Hybrid: PRB 4138 & Zoom
America/New_York
public
Title: Bayesian Modeling of Damped Lyman Alpha Absorber Detection Using Gaussian Processes
Speaker: Ming-Feng Ho (University of Michigan)
Abstract:
Damped Lyman alpha absorbers (DLAs) are strong HI absorption features found in quasar spectra. From a galaxy formation perspective, these systems contain the majority of neutral hydrogen at z = 2 - 4 and are associated with the gas surrounding early-stage galaxies. From a cosmological perspective, DLAs are one of the major sources of systematic bias in large scale structure measurements from the Lyman alpha forest and must be masked before cosmological analysis. Traditionally, DLAs have been identified by trained astronomers through visual inspection. However, with millions of quasar spectra available from DESI, this task has become challenging and labor-intensive for humans. We have developed a Bayesian machine learning method that uses Gaussian processes to find DLAs.
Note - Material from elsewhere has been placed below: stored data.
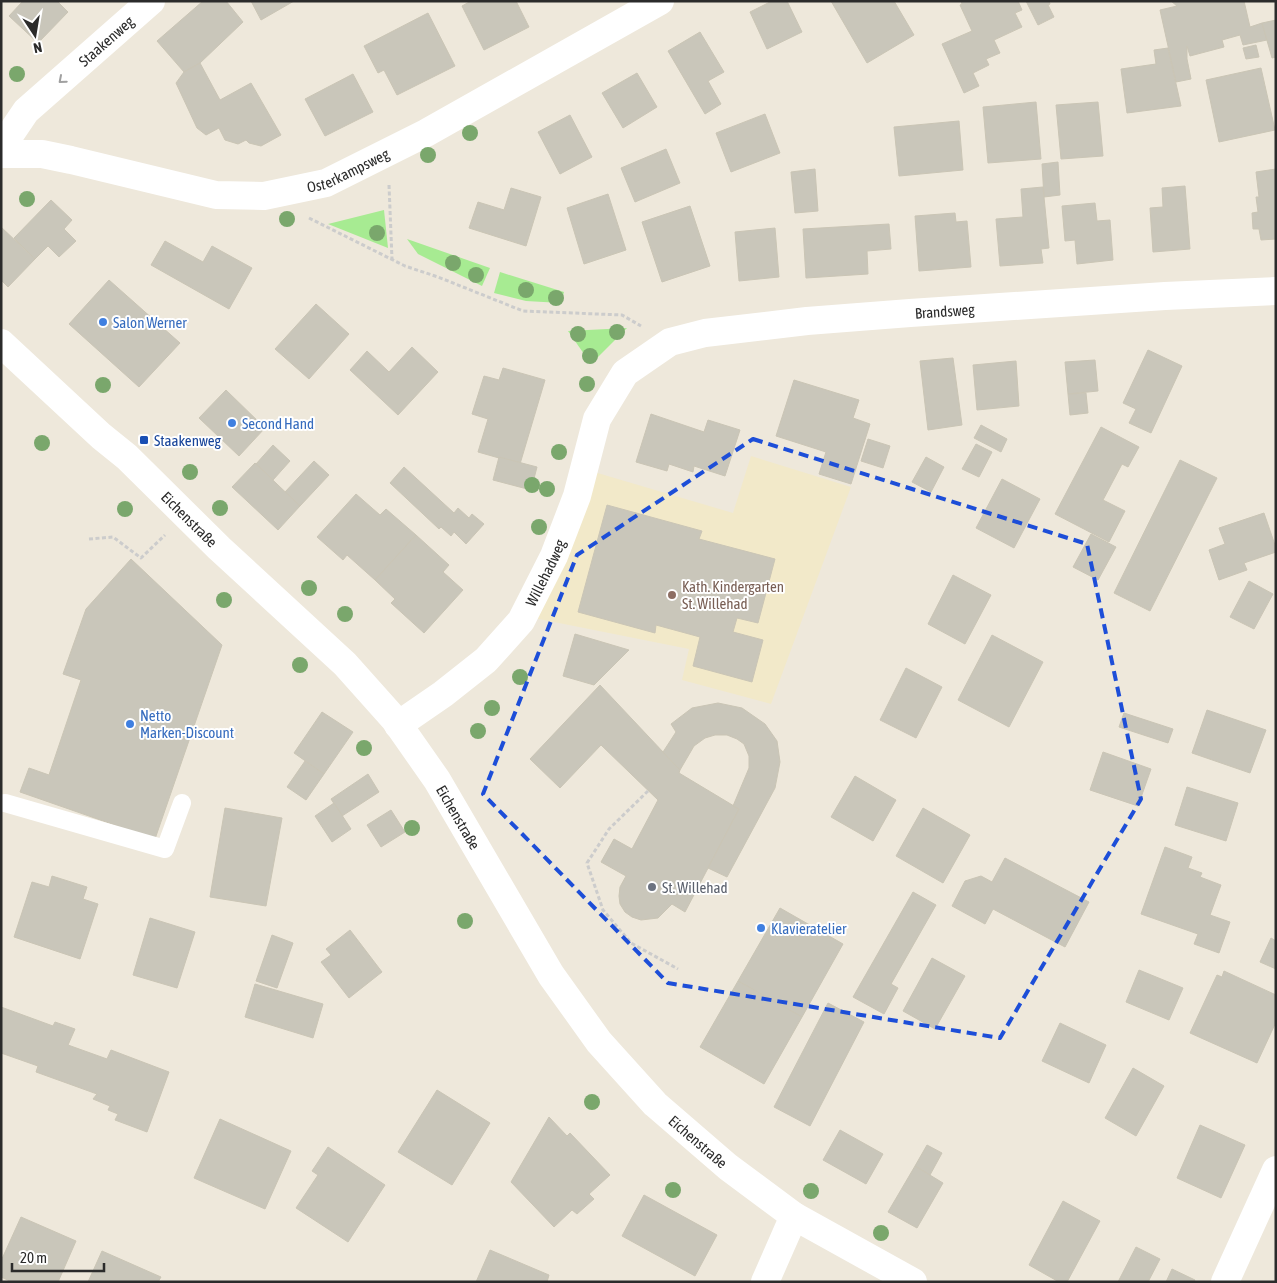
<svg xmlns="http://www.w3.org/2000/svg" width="1277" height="1283" font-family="'Asap Condensed',sans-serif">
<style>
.education{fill:#f2e9c9}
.green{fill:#a7eb92}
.building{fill:#c9c6ba;stroke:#cac5b5}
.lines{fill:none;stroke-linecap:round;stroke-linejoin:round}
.path{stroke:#ccc;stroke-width:3;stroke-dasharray:4 2.5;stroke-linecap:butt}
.lane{stroke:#fff;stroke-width:18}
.street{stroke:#fff;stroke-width:28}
.secondary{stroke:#fff;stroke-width:28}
.tree{fill:#7aa76c}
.oneway{stroke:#a0a0a0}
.marked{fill:none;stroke:#1d4ed8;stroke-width:4;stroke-dasharray:10 6;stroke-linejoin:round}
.shop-dot{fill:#3f7fe0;stroke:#fff;stroke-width:2}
.transit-dot{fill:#1a4fb4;stroke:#fff;stroke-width:2}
.education-dot{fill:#8d6e63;stroke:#fff;stroke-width:2}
.worship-dot{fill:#6b7280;stroke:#fff;stroke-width:2}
.labels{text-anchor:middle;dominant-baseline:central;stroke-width:4;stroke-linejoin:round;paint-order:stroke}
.street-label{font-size:15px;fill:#2b2b2b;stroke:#fff}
.shop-label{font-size:15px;fill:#366cbe;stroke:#fff;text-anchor:start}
.transit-label{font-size:15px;fill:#164399;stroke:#fff;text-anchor:start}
.education-label{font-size:15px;fill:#785e54;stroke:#fff;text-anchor:start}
.worship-label{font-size:15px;fill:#5b616d;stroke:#fff;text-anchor:start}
</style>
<rect width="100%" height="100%" fill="#eee8db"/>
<polygon class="education" points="751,456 851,487 771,704 682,680 689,649 524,616 584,469 733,513"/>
<g class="green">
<polygon points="384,210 388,248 328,224"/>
<polygon points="407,239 490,268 482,286 418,254"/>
<polygon points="500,272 564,292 561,303 526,301 494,293"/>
<polygon points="627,328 591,364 568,331"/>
</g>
<g class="building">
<polygon points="23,1 57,1 68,12 38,43 9,16"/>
<polygon points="203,1 226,1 243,22 200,63 184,72 157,41"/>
<polygon points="251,1 294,1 261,20"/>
<polygon points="471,1 516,1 529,27 484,50 462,6"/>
<polygon points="772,1 787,1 802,32 767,49 750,12"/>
<polygon points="831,1 894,1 914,35 867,63"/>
<polygon points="961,1 1018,1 1022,10 1015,13 1022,27 994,40 1000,53 986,59 989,65 973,73 979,86 964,93 942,44 972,31 960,5 962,4"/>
<polygon points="1026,1 1049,1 1050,4 1048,5 1054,17 1038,25"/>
<polygon points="1171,1 1244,1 1250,27 1262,23 1267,40 1243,45 1240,35 1222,40 1224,47 1190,56 1187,46 1187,59 1191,79 1176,82 1160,10 1177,6"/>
<polygon points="428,13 455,66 397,95 384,70 378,73 364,46"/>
<polygon points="1276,20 1276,57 1272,58 1262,23"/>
<polygon points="700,32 724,72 708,81 721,104 705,114 668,51"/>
<polygon points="1256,45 1259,57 1246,59 1243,48"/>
<polygon points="1168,48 1181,106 1127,113 1121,69 1156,64 1154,50"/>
<polygon points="200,63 220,100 251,83 281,135 261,146 249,143 246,140 238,144 225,140 219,128 206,135 197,128 176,83 184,72"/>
<polygon points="1261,68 1275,130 1219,142 1206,80"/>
<polygon points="637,73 657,107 623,128 602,93"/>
<polygon points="353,74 373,112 325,136 305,99"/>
<polygon points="1036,102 1041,159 988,163 983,107"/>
<polygon points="1098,102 1103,156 1061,159 1056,105"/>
<polygon points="765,114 780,153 731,172 716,133"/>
<polygon points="570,115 592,157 560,174 538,132"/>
<polygon points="959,121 963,170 899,176 894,127"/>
<polygon points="666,149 680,183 635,202 621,168"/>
<polygon points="1058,162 1060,195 1044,197 1042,164"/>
<polygon points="815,169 818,211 795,213 791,172"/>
<polygon points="1276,169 1276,239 1261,240 1259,229 1253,229 1252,213 1258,212 1256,197 1259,197 1256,172"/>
<polygon points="1185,186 1190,249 1153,252 1150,208 1163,207 1162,188"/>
<polygon points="1043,187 1049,248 1041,249 1043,263 1000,266 996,219 1023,217 1021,189"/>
<polygon points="511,188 541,197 526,246 469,228 478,202 504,210"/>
<polygon points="608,194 626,250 584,264 567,208"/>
<polygon points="51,200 72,220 64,229 76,241 59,257 48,246 35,259 14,238"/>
<polygon points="1095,203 1097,221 1110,220 1113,260 1077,264 1075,240 1065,241 1062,206"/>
<polygon points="690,206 710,266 662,282 642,222"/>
<polygon points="955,213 956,222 967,221 971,267 919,271 915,216"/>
<polygon points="889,224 891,249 867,251 868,274 806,278 803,229"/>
<polygon points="1,227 35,259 8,287 1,280"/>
<polygon points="775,228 779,277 739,281 735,232"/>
<polygon points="165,241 203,262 212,246 252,268 229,309 151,265"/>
<polygon points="109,280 180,343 139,387 69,324"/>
<polygon points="316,304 349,334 309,379 275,349"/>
<polygon points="412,347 438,372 398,415 350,370 367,351 389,372"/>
<polygon points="1148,350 1182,366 1151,433 1129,423 1136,409 1123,403"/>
<polygon points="953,358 962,425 928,430 920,361"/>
<polygon points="1095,360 1098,391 1068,394 1065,362"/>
<polygon points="1016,361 1019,406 977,410 973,365"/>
<polygon points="503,368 545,380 520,464 478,452 488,419 472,414 484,376 499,380"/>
<polygon points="794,380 859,400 853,418 870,424 851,484 819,474 826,452 776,436"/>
<polygon points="226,390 265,428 239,456 199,418"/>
<polygon points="1086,393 1088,413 1070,415 1068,394"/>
<polygon points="651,414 704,432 708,420 740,430 725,476 694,466 693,472 669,464 667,471 636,462"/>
<polygon points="981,425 1007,439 1001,452 974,438"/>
<polygon points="1101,427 1139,447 1128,467 1122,464 1103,500 1125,511 1109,542 1055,514"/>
<polygon points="868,439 890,446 883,468 861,461"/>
<polygon points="976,444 992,452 979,477 962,469"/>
<polygon points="273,445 290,461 273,480 256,464"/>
<polygon points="499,457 537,467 531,490 493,480"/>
<polygon points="926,457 944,467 931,492 912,482"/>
<polygon points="1180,460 1217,478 1150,611 1114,593"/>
<polygon points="314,461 329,475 300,506 285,492"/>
<polygon points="255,463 300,506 278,530 232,487"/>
<polygon points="404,467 454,513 458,508 469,518 472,514 484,524 466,544 454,532 451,536 441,527 439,529 390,483"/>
<polygon points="1002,479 1040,499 1014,548 976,528"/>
<polygon points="356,494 380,515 386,509 416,535 375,580 347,555 343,560 317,537"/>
<polygon points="607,505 702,531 699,539 775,559 758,623 737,618 733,632 763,640 752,682 693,666 700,637 656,625 655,633 578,612"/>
<polygon points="1264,513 1276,548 1276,552 1244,563 1247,570 1219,580 1209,550 1225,544 1219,528"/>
<polygon points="1091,534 1116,547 1098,580 1073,567"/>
<polygon points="416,535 449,565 443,572 463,590 424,633 391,603 395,599 375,580"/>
<polygon points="131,559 222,645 155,839 20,792 29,768 49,775 81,680 63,674 86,609"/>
<polygon points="953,575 991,595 965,644 928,624"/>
<polygon points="1249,581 1273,594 1254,629 1230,617"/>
<polygon points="575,634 629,650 594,685 563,676"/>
<polygon points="992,635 1043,662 1009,727 958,700"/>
<polygon points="906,668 942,687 916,738 880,720"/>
<polygon points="600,685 680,770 679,773 739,809 685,912 672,904 658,918 641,920 632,917 625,912 620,904 619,896 620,887 626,876 601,862 614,839 632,849 658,800 601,745 560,788 530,759"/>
<polygon points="718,703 742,708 765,724 777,741 780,762 775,788 727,877 708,868 739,809 733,806 749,768 749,756 744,744 737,739 727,735 715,735 705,738 694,746 680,770 663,752 676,732 671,724 692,708"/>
<polygon points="1207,710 1266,730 1250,773 1192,753"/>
<polygon points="322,712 353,732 324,774 294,753"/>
<polygon points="1124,713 1173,729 1168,743 1119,727"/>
<polygon points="1103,752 1151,769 1138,806 1090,790"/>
<polygon points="305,761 324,774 306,800 287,787"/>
<polygon points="368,774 379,792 342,816 331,799"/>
<polygon points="855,776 896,800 873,841 831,817"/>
<polygon points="1187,787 1238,803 1226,841 1175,825"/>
<polygon points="334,803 351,829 332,842 315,816"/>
<polygon points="225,808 282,818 266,906 210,897"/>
<polygon points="923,808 970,835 943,883 896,856"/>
<polygon points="391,810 405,832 381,847 367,825"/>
<polygon points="1165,847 1192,857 1188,868 1202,873 1200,877 1221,885 1210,915 1230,922 1219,953 1194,944 1198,934 1141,914"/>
<polygon points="1005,858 1089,902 1065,947 993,909 985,924 952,906 965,881 981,876 992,882"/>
<polygon points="52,876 87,887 83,899 98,904 80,959 14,937 32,882 49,887"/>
<polygon points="913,892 936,905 891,984 898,988 884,1014 853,997"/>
<polygon points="780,908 843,944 802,1017 738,981"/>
<polygon points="150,918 195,932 177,988 133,975"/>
<polygon points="350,930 382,972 349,998 321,962 331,955 326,949"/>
<polygon points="272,935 293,943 277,988 256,981"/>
<polygon points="1271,938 1276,941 1276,969 1260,962"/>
<polygon points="932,958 965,976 935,1029 903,1011"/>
<polygon points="1139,970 1183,988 1169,1020 1126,1002"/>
<polygon points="1224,971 1276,995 1276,1022 1257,1063 1190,1033 1217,975 1222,977"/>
<polygon points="738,981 802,1017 764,1084 700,1047"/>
<polygon points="255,984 323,1004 313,1038 245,1017"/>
<polygon points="828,1003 864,1022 810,1126 774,1107"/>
<polygon points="1,1007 53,1026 55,1022 75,1029 68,1045 107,1059 111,1050 169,1072 147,1132 115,1120 118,1114 108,1110 110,1106 93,1099 97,1094 36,1072 38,1066 1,1053"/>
<polygon points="1060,1023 1106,1045 1089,1083 1042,1061"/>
<polygon points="1133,1068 1164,1086 1136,1136 1105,1118"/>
<polygon points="437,1090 490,1123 452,1185 398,1152"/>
<polygon points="549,1117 567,1136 570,1133 610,1175 589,1194 594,1199 577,1214 572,1210 554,1227 511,1182"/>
<polygon points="220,1119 291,1151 265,1209 194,1178"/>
<polygon points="1200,1125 1245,1145 1221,1198 1177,1178"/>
<polygon points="840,1130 883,1154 866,1184 823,1160"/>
<polygon points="927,1145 942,1153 930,1175 915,1166"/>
<polygon points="328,1147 385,1185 348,1242 296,1208 318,1175 312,1171"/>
<polygon points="915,1166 943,1183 917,1228 888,1212"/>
<polygon points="644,1195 717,1235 695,1276 622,1236"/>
<polygon points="1063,1201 1100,1221 1067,1282 1059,1282 1029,1265"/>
<polygon points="21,1217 76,1241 58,1282 12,1282 1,1277 1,1261"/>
<polygon points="1136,1247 1160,1259 1148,1282 1118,1282"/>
<polygon points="490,1250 549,1275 547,1282 476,1282"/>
<polygon points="102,1251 161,1277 158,1282 88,1282"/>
<polygon points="1172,1269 1195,1280 1194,1282 1166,1282"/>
</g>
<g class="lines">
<g class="path">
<polyline points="389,185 392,259"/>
<polyline points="309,218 405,266 438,277 523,311 622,315 641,326"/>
<polyline points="89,539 113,537 141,558 165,535"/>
<polyline points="648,791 609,829 587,863 603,910 631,943 678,969"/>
</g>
<polyline class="lane" points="5,803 165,849 182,803"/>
<g class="street">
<path id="s1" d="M1 148 26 111 151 1"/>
<path id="s2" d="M1 154H42L71 160 216 195 264 196 326 183 426 133 660 1"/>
<path id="s3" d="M398 725 443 694 486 660 521 621 554 556 577 496 597 419 625 373 670 342 705 333 807 321 910 313 1165 296 1276 291"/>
<polyline points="765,1282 794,1216"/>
<polyline points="1225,1282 1276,1170"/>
</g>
<path class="secondary" id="s4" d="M1 343 101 436 127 457 219 548 345 664 395 720 437 780 551 975 599 1042 655 1104 728 1167 794 1216 913 1282"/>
</g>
<g class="tree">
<circle cx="17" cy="74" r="8"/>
<circle cx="470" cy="133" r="8"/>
<circle cx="428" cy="155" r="8"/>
<circle cx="27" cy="199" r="8"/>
<circle cx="287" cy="219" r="8"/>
<circle cx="377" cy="233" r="8"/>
<circle cx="453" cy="263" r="8"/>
<circle cx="476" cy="275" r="8"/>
<circle cx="526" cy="290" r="8"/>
<circle cx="556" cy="298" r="8"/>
<circle cx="617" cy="332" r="8"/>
<circle cx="578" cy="334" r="8"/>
<circle cx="590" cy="356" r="8"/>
<circle cx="587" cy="384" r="8"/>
<circle cx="103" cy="385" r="8"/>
<circle cx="42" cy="443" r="8"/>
<circle cx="559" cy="452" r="8"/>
<circle cx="190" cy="472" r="8"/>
<circle cx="532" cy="485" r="8"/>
<circle cx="547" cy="489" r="8"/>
<circle cx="220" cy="508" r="8"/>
<circle cx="125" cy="509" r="8"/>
<circle cx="539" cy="527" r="8"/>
<circle cx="309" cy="588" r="8"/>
<circle cx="224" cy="600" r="8"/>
<circle cx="345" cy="614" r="8"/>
<circle cx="300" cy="665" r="8"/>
<circle cx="520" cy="677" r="8"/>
<circle cx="492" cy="708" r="8"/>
<circle cx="478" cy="731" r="8"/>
<circle cx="364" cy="748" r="8"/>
<circle cx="412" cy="828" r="8"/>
<circle cx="465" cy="921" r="8"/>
<circle cx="592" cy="1102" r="8"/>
<circle cx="673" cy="1190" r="8"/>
<circle cx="811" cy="1191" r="8"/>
<circle cx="881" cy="1233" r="8"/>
</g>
<defs><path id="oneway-chevron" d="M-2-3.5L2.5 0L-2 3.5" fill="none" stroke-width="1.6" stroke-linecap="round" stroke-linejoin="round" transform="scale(1.25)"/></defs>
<use class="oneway" href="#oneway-chevron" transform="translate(62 80) rotate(139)"/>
<path class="marked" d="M753 439 1087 544 1141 799 1000 1038 668 983 483 794 577 555Z"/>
<g class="shop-dot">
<circle cx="103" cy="322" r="5"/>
<circle cx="232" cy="423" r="5"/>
<circle cx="130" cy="724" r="5"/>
<circle cx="761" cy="928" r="5"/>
</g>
<rect class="transit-dot" x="139" y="435" width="10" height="10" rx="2.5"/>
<circle class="education-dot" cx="672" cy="595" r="5"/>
<circle class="worship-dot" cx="652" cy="887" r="5"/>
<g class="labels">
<g class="street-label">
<text stroke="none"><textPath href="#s1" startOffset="151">Staakenweg</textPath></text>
<text stroke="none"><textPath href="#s2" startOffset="356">Osterkampsweg</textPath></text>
<text stroke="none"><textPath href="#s3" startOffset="764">Brandsweg</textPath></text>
<text stroke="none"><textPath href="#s4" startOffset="258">Eichenstraße</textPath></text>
<text stroke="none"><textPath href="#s3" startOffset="216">Willehadweg</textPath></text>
<text stroke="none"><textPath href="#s4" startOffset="662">Eichenstraße</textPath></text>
<text stroke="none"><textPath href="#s4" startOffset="1068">Eichenstraße</textPath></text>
</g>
<g class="shop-label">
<text x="113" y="322">Salon Werner</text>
<text x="242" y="423">Second Hand</text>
<text x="140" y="715">Netto<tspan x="140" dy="17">Marken-Discount</tspan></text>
<text x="771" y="928">Klavieratelier</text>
</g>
<g class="transit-label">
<text x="154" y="440">Staakenweg</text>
</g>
<g class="education-label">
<text x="682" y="586">Kath. Kindergarten<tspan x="682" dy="17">St. Willehad</tspan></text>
</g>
<g class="worship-label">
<text x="662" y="887">St. Willehad</text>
</g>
</g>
<rect width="1277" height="1283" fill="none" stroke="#2b2b2b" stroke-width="5"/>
<g transform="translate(35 35) rotate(168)" stroke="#ffffff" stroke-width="4" paint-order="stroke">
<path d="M0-4L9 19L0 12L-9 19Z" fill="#2b2b2b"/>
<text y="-8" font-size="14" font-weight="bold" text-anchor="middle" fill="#2b2b2b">N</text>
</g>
<path d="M12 1263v8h92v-8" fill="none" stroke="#2b2b2b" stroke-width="2.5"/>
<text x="20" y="1263" font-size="15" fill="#2b2b2b" stroke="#ffffff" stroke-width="4" paint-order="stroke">20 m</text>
</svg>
Our method reproduces the DLA population from the previous catalog, provides improved constraints on neutral hydrogen, and is consistent with the DLA population in cosmological simulations. Beyond DLA detection, this Bayesian approach is broadly applicable to quasar spectral analysis. In this talk, I will highlight two additional applications of Gaussian processes: (1) searching for metal absorption lines and (2) probabilistic inference of quasar redshifts.